Dan Thoma, President of Elektromek (a Certified Sectra partner since 2004), says: “It wouldn’t have been possible without the strong engagement from the RIS provider Abbadox and its owner Yaniv Dago. The success is a result of all partners working together as a team.”

“The performance of the enterprise imaging system/PACS is a very important component and was one of the reasons for selecting Sectra. But in times of crisis, it really boils down to good people. During this restoration we got both,” Gaede says.

Long-term strategic partners

Today, three years later, it is obvious that selecting the right partners has also been important from an innovation and long-term strategic perspecive. Gaede gives two examples:

  1. Sky Lakes collaborates with St. Charles Health System, where neuroradiologists have a need to review cases from Sky Lakes. For a long time, this had been a problem, but together with Sectra and Electromek they came up with a solution by using Sectra’s cross-platform worklists. This enabled neuroradiologists to get direct real-time access to Sky Lakes’ images, which could be reviewed and reported on with exactly the same speed as when done on-site.
  2. The second example was when Gaede was looking for a solution for cardiology to manage ECGs. He presented the problem to Electromek and Sectra and instead of presenting obstacles as many other vendors would do, they just came up with a solution to include ECGs in the enterprise imaging system, including a workflow for review and archiving. “They just made it work. They are solution providers, and that’s very valuable,” Gaede says.

The combination of being a long-term strategic partner and being able to dig deep in a crisis situation is a unique combination that I value greatly.
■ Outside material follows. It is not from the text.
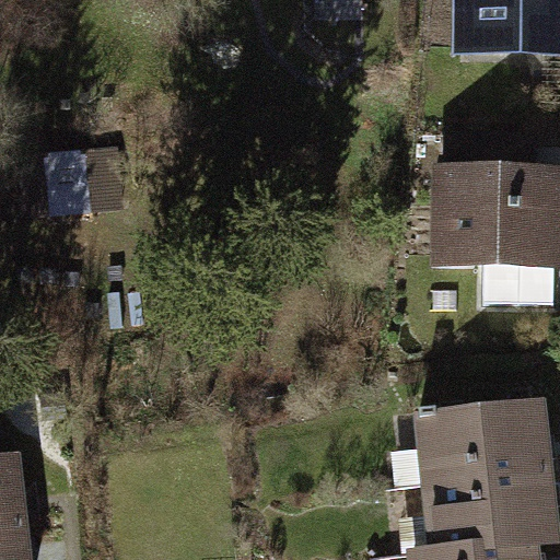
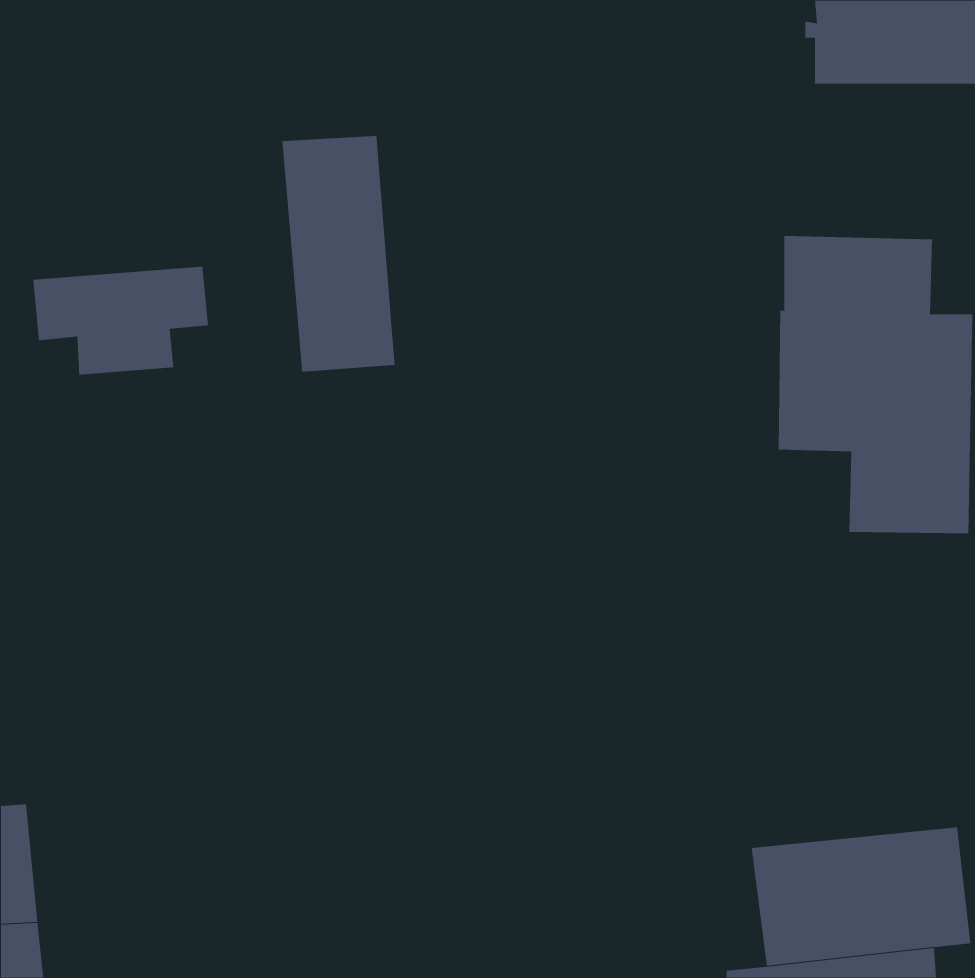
building: none -> [282,135,395,373]
building: [423,405,549,485] -> none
John Gaede, Director of Information Systems at Sky Lakes Medical Center in Oregon

The importance of cybersecurity

In the end, one employee’s accidental click on an email attachment resulted in malware encrypting every Windows-based system in the hospital, including the PACS, and resulted in 23 days offline for the EMR and the loss of about 140 images out of 1.5 million archived images. Overall, the attack took down 650 servers and about 150 applications.

According to Gaede, it took the hospital seven months to fully recover and to bring all systems back online. He stresses the importance of directly turning off servers as quickly as possible to prevent further damage. He also states that no IT system is safe when it comes to cyberattacks, but knowing that Sectra is a leader in secure communication solutions provides peace of mind.